Justus: Je nach Art und Weise des Angriffs und der im System vorhandenen Daten ist sie sehr sicher bis kaum sicher. Ein Benutzer, über den keine öffentlichen Daten vorliegen, der in LiquidFeedback nur abstimmt oder delegiert, ohne jemals Texte zu veröffentlichen, braucht sich keine Gedanken zu machen. Das Problem sind die öffentlichen Daten: Ist ein Nutzer beispielsweise in Twitter oder anderen Social Networks aktiv, lassen sich Daten verknüpfen die in der Summe auf einmal für Text- oder Relationsanalysen interessant werden. Dabei wird gewissermaßen der Schreibstil und die verschiedenen Freundschaften, die ein Benutzer hat, mit verschiedenen Programmen untersucht und eine Art Fingerabdruck erstellt. Sobald nun in LQFB Daten wie Texte und Delegationen veröffentlicht werden, kann man mit Sicherheiten von teilweise bis zu 99 % sagen, welche reale Person zu welchem Pseudonym gehört. Zur Aufdeckung reicht bei einer ausreichenden Datenbasis übrigens schon ein einziger Text (also etwa eine Initiative oder ein Kommentar). Die Pseudonymisierung ist also insbesondere für aktive Nutzer des Web 2.0 besonders schlecht, für besonders zurückhaltende Nutzer eher gut. Hinzu kommt die soziale Komponente: Gespeicherte Daten wecken Begehrlichkeiten, niemals wurde das deutlicher als in LiquidFeedback. In Berlin ist es, nachdem was ich gehört habe, mittlerweile Gang und Gäbe, Kandidaten für Personenwahlen nach ihrem LQFB Pseudonym zu befragen, wobei Kandidaten, die nicht freiwillig diese sehr sensible Information rausrücken, einfach nicht mehr gewählt werden. Denkt man an die Aggressivität zurück, mit der einige Kandidaten auf dem BPT teils angegangen wurden, möchte ich nicht wissen, wie tief unter der Gürtellinie manche Mitpiraten zuzuschlagen bereit wären.
– Kann man sein Pseudonym wechseln?
Justus: Möglicherweise. Nach Zusage im Politikforum sollte dies eigentlich sicher sein, leider wurde aus verschiedenen Gründen ein entsprechender Antrag an den Bundesvorstand mittlerweile abgelehnt. Es sollte eigentlich ein Prozess eingeführt werden, bei dem man ohne größere Verzögerung einen Account löschen beziehungsweise deaktivieren kann und dann einen neuen bekommt, ob und wann dies geschehen wird, ist mir nicht bekannt. Der Wechsel des Anzeigenamens in LQFB selbst ist ja wie bereits mehrfach erwähnt unwirksam und bestenfalls Augenwischerei. Es bleibt zu hoffen, dass der entsprechende Prozess zeitnah umgesetzt wird.
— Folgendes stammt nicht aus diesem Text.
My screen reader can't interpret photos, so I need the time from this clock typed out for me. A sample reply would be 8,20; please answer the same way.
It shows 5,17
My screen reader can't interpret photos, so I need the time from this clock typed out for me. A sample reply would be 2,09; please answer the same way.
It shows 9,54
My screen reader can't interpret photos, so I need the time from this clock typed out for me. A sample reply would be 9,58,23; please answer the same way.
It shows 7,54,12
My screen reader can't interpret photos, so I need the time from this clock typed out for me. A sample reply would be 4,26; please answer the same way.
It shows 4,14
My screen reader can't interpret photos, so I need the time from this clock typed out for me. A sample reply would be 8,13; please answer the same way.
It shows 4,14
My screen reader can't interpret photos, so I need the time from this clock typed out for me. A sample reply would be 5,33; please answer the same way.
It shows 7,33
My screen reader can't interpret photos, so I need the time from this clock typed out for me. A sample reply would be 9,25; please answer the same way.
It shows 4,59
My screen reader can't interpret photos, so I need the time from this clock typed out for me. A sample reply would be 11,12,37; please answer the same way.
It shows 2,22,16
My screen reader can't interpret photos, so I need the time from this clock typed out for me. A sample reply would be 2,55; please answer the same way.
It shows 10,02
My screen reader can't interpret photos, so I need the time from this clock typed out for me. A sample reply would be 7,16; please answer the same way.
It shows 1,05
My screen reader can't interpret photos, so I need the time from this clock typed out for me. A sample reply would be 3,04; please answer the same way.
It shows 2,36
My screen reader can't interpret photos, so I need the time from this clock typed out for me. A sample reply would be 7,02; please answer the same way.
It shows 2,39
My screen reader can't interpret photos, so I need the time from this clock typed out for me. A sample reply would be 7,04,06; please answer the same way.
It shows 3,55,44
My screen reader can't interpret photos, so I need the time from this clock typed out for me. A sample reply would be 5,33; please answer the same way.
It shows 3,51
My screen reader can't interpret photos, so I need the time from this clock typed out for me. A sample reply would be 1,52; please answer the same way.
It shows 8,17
Simon: Ein Wechsel des Pseudonyms ist jederzeit möglich, allerdings sollte man beachten, dass dies nur einem Wechsel des Nicknames entspricht und die Verbindung zum alten Pseudonym bestehen bleibt.
Um die Zuordnung zu allen bisherigen Aktivitäten im System zu entfernen, wäre es notwendig, den bisher genutzten Account zu sperren und einen neuen anzulegen, indem ein neuer Referenzschlüssel an das Mitglied verschickt wird. Im letzten Politikforum des Bundesvorstands wurde von Vorstandsmitgliedern angekündigt, dass man diese Möglichkeit prinzipiell jedem anbieten wird.
– Vielen Dank euch beiden für die ausführlichen Antworten!